* [Task directions]: Show every line in the material below in which the string "efter" appears.

* [Listed entries]:

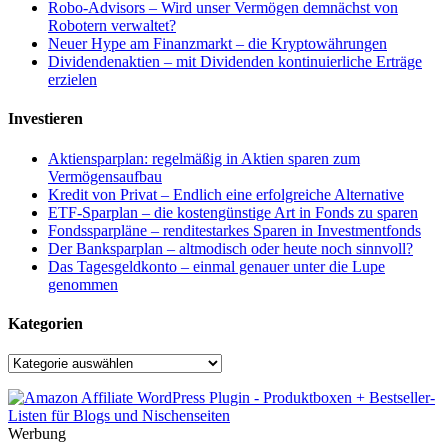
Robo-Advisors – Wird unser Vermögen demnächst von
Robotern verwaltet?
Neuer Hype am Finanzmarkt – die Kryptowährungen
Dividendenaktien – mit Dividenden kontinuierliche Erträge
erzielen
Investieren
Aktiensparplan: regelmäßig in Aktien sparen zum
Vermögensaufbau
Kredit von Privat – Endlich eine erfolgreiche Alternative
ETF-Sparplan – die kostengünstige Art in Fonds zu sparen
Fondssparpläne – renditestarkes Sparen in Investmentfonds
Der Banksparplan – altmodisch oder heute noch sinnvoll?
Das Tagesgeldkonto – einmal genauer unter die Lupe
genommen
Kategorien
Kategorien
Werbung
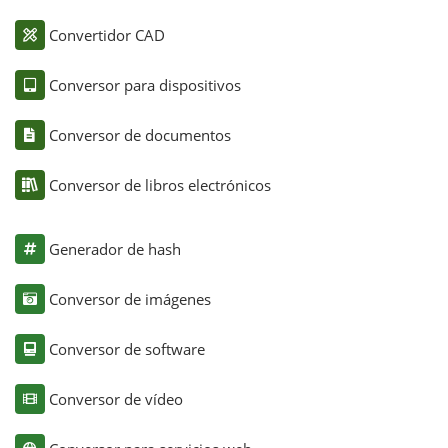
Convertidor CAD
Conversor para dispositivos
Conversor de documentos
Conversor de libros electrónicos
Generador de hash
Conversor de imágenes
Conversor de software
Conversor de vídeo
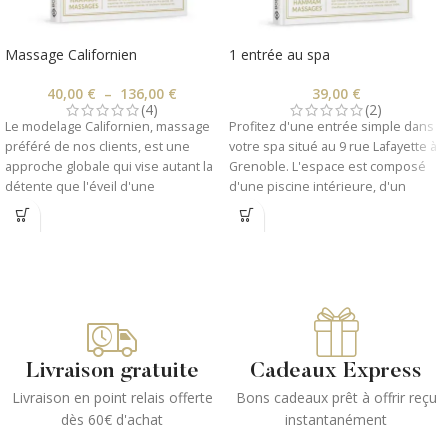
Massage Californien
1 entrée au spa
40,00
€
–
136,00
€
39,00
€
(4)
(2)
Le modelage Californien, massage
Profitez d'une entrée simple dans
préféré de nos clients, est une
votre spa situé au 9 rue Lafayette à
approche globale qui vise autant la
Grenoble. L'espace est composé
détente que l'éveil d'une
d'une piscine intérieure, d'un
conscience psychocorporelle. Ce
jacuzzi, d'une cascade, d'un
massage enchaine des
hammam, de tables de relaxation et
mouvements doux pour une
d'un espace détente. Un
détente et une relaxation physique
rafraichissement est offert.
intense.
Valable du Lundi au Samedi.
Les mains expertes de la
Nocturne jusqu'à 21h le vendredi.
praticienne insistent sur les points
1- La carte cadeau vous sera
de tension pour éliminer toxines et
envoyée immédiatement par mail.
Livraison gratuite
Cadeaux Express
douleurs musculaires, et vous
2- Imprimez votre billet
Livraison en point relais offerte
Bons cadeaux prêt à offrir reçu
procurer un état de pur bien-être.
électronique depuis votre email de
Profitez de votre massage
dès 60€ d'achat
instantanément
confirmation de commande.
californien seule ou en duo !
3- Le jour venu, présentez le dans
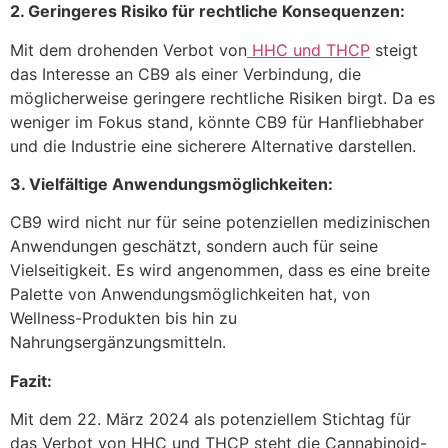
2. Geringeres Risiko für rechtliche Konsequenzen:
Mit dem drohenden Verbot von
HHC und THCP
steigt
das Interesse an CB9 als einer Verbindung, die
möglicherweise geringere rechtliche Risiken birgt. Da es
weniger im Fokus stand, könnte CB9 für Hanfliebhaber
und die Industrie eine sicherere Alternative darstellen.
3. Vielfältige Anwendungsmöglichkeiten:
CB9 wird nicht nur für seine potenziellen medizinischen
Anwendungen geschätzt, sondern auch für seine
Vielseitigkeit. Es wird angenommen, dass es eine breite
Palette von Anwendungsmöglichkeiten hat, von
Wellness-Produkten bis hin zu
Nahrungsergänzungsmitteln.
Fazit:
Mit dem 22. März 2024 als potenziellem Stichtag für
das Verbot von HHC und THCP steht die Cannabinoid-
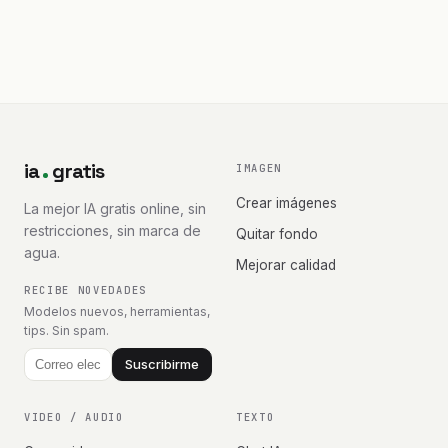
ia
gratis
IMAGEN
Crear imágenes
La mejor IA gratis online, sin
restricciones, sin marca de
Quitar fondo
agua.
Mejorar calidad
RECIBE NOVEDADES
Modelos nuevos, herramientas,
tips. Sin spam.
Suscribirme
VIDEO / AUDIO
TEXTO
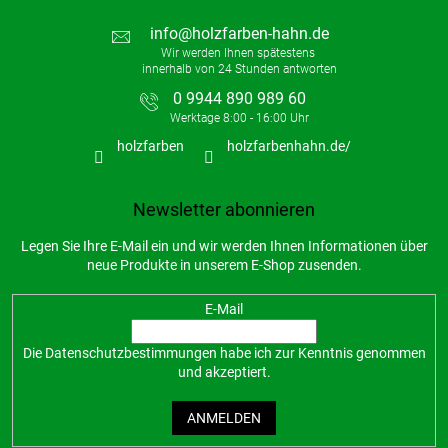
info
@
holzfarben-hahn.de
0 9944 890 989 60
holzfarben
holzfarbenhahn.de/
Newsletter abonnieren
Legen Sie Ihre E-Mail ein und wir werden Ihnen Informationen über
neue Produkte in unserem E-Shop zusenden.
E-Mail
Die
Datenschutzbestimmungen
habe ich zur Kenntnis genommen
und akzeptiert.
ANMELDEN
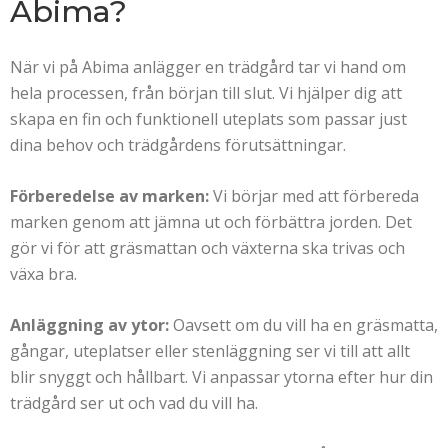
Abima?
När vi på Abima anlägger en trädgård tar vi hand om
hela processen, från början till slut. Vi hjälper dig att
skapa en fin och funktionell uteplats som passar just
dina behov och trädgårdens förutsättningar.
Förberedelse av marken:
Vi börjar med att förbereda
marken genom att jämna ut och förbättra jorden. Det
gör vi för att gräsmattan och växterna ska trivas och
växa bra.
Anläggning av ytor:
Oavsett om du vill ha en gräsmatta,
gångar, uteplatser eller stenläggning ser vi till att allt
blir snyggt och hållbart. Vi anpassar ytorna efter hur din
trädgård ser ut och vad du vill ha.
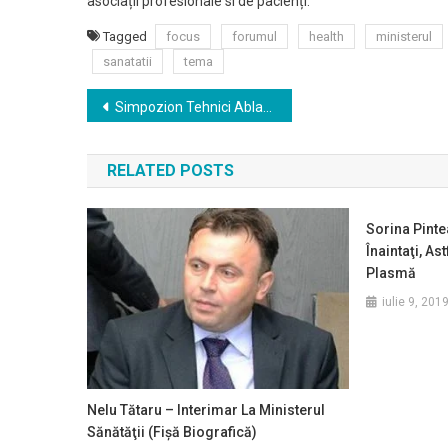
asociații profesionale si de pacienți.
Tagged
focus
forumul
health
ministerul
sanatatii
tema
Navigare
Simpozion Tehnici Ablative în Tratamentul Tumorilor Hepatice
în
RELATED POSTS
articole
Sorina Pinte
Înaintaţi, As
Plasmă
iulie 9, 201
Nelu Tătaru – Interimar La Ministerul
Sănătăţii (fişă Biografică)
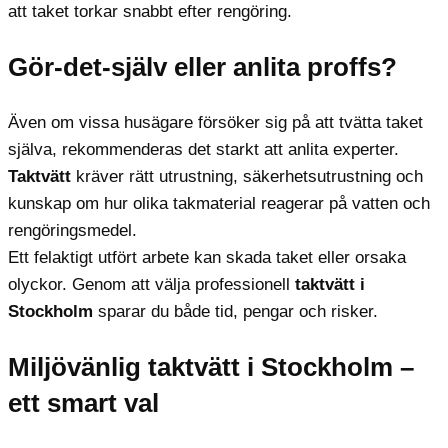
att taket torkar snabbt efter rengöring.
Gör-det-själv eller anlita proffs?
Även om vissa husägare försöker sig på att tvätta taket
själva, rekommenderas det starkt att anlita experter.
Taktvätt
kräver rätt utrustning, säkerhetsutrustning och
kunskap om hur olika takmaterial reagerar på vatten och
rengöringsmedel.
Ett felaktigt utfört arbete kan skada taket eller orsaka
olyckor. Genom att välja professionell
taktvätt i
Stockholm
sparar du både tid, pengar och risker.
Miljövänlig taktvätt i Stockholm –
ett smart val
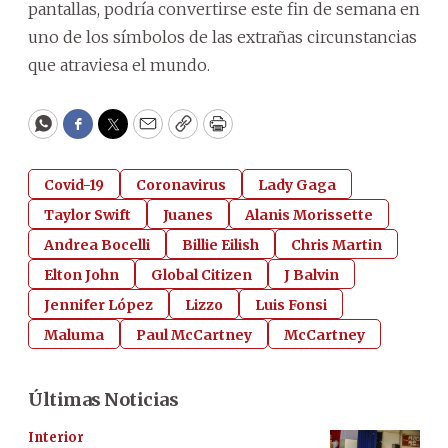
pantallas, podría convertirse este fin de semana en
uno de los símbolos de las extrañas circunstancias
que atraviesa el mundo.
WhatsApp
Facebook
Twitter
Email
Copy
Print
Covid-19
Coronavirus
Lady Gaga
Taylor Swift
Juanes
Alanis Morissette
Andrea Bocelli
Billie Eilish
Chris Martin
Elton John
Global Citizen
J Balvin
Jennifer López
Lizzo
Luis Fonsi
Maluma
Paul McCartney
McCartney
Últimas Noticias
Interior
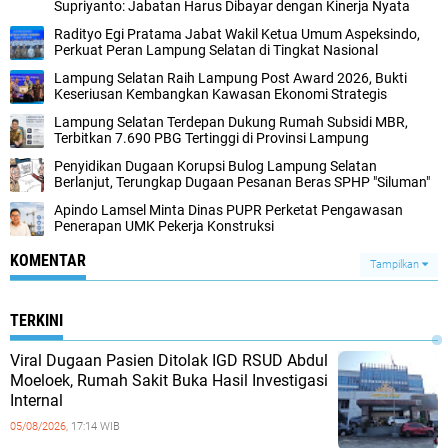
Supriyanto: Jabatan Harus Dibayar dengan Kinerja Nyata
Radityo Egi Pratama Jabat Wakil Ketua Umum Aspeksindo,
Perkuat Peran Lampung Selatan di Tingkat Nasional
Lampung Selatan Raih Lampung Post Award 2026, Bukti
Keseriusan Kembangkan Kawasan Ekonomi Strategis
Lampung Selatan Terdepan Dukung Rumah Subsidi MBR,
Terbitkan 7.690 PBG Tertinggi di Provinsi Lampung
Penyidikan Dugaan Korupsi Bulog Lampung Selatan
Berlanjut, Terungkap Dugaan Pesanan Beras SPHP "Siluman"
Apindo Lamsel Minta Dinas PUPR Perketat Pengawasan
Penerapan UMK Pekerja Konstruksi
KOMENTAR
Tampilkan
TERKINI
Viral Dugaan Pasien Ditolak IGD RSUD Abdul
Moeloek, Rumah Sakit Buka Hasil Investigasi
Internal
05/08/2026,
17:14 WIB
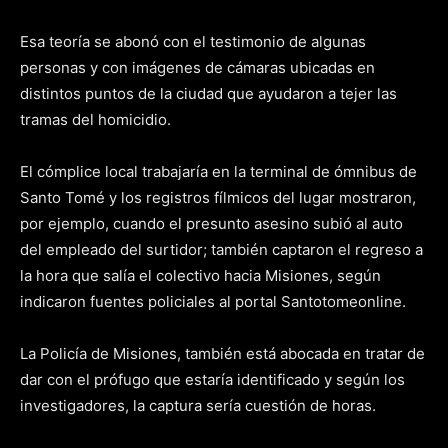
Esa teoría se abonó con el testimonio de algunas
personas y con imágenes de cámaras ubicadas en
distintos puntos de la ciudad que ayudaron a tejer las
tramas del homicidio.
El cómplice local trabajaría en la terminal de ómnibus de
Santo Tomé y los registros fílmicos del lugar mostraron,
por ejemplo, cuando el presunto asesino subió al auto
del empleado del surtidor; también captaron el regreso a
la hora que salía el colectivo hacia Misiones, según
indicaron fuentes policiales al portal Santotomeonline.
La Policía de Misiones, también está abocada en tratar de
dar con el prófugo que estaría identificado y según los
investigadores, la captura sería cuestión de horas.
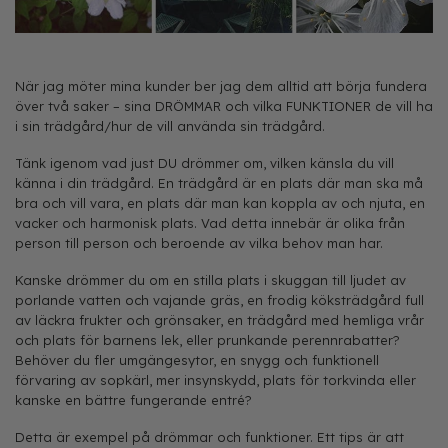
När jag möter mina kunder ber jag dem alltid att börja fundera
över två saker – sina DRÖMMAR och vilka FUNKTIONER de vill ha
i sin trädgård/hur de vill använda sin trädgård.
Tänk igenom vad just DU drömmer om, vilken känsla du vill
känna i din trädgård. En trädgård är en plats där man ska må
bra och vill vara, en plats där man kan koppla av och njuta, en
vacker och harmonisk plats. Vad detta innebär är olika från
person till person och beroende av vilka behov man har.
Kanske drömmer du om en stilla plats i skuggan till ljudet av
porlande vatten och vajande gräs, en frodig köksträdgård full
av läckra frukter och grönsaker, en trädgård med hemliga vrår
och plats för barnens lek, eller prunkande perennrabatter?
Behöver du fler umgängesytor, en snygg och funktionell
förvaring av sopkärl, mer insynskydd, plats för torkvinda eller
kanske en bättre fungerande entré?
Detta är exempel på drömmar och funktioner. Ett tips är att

* [Output below]:
blir snyggt och hållbart. Vi anpassar ytorna efter hur din
att taket torkar snabbt efter rengöring.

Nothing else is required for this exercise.